List every row below that contains the string "unidades", treating uppercase and lowercase letters as different.

---+---

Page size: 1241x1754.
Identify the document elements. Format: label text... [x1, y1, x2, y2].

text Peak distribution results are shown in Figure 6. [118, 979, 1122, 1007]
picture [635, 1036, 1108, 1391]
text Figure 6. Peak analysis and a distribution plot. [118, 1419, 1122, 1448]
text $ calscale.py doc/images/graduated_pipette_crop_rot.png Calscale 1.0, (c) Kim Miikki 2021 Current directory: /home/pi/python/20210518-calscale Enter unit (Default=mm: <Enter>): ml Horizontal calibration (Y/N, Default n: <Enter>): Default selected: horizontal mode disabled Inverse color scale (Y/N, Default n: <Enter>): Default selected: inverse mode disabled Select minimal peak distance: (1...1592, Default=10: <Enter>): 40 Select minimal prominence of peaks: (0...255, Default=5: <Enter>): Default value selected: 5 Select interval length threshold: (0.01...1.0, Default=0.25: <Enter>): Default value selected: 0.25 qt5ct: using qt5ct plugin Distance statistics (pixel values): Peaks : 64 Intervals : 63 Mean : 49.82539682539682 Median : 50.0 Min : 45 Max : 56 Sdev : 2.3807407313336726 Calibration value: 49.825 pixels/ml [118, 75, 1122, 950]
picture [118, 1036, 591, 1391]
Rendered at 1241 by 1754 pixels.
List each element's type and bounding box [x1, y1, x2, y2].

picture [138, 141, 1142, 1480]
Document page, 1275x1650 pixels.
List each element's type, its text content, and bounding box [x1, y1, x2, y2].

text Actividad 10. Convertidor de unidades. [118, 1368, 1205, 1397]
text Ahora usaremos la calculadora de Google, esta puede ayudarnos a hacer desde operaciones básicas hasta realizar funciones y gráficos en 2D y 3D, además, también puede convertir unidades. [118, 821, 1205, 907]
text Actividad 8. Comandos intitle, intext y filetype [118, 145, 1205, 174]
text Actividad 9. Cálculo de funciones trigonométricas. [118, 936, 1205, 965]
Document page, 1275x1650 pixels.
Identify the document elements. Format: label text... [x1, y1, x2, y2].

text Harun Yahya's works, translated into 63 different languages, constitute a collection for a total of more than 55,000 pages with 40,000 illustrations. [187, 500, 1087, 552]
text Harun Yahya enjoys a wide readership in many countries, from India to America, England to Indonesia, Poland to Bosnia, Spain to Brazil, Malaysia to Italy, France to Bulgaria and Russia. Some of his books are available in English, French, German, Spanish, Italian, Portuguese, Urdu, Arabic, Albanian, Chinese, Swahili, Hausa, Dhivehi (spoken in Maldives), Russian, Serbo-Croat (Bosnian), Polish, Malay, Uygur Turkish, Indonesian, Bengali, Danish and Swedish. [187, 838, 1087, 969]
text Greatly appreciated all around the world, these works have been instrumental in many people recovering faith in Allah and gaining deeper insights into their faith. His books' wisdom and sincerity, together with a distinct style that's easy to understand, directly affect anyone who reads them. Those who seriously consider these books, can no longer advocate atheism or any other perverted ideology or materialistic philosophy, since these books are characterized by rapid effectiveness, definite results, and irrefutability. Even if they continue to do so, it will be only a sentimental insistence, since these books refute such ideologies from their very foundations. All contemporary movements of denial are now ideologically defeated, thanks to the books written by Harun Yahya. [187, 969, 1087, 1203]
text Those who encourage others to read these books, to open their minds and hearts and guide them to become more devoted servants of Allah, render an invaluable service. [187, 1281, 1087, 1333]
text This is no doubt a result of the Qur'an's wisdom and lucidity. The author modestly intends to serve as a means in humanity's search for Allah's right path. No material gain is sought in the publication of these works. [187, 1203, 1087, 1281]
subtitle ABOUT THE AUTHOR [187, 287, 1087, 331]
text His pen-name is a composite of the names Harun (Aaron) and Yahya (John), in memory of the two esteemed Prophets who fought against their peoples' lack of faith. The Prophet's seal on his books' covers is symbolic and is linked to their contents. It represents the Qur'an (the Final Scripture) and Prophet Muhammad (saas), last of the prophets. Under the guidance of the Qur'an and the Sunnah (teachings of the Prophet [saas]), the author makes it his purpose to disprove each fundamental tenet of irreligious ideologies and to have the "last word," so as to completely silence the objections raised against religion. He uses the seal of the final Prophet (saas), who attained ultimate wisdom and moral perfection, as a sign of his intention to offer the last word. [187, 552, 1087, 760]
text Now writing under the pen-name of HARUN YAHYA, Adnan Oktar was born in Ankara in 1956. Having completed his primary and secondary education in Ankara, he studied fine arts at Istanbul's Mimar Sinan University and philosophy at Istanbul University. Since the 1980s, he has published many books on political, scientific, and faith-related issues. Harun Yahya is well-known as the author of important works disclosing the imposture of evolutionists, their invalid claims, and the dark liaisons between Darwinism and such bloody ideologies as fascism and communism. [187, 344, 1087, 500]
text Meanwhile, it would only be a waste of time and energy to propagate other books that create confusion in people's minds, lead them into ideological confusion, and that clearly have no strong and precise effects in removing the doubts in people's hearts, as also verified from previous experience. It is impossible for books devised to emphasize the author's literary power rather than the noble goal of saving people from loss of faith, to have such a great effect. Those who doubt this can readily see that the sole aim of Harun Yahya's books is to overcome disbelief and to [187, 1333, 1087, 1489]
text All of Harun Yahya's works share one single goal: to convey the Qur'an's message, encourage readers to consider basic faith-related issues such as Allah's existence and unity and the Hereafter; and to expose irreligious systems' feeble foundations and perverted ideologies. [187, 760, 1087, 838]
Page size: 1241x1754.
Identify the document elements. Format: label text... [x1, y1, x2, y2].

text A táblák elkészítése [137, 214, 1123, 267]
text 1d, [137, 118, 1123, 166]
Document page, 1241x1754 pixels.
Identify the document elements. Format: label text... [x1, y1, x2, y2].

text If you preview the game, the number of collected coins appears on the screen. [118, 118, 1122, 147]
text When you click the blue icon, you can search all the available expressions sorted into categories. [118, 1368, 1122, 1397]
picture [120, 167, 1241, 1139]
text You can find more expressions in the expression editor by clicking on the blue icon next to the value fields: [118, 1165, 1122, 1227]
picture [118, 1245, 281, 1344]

---+---

ANSWER TO THIS TASK –
text Actividad 10. Convertidor de unidades. [118, 1368, 1205, 1397]
text Ahora usaremos la calculadora de Google, esta puede ayudarnos a hacer desde operaciones básicas hasta realizar funciones y gráficos en 2D y 3D, además, también puede convertir unidades. [118, 821, 1205, 907]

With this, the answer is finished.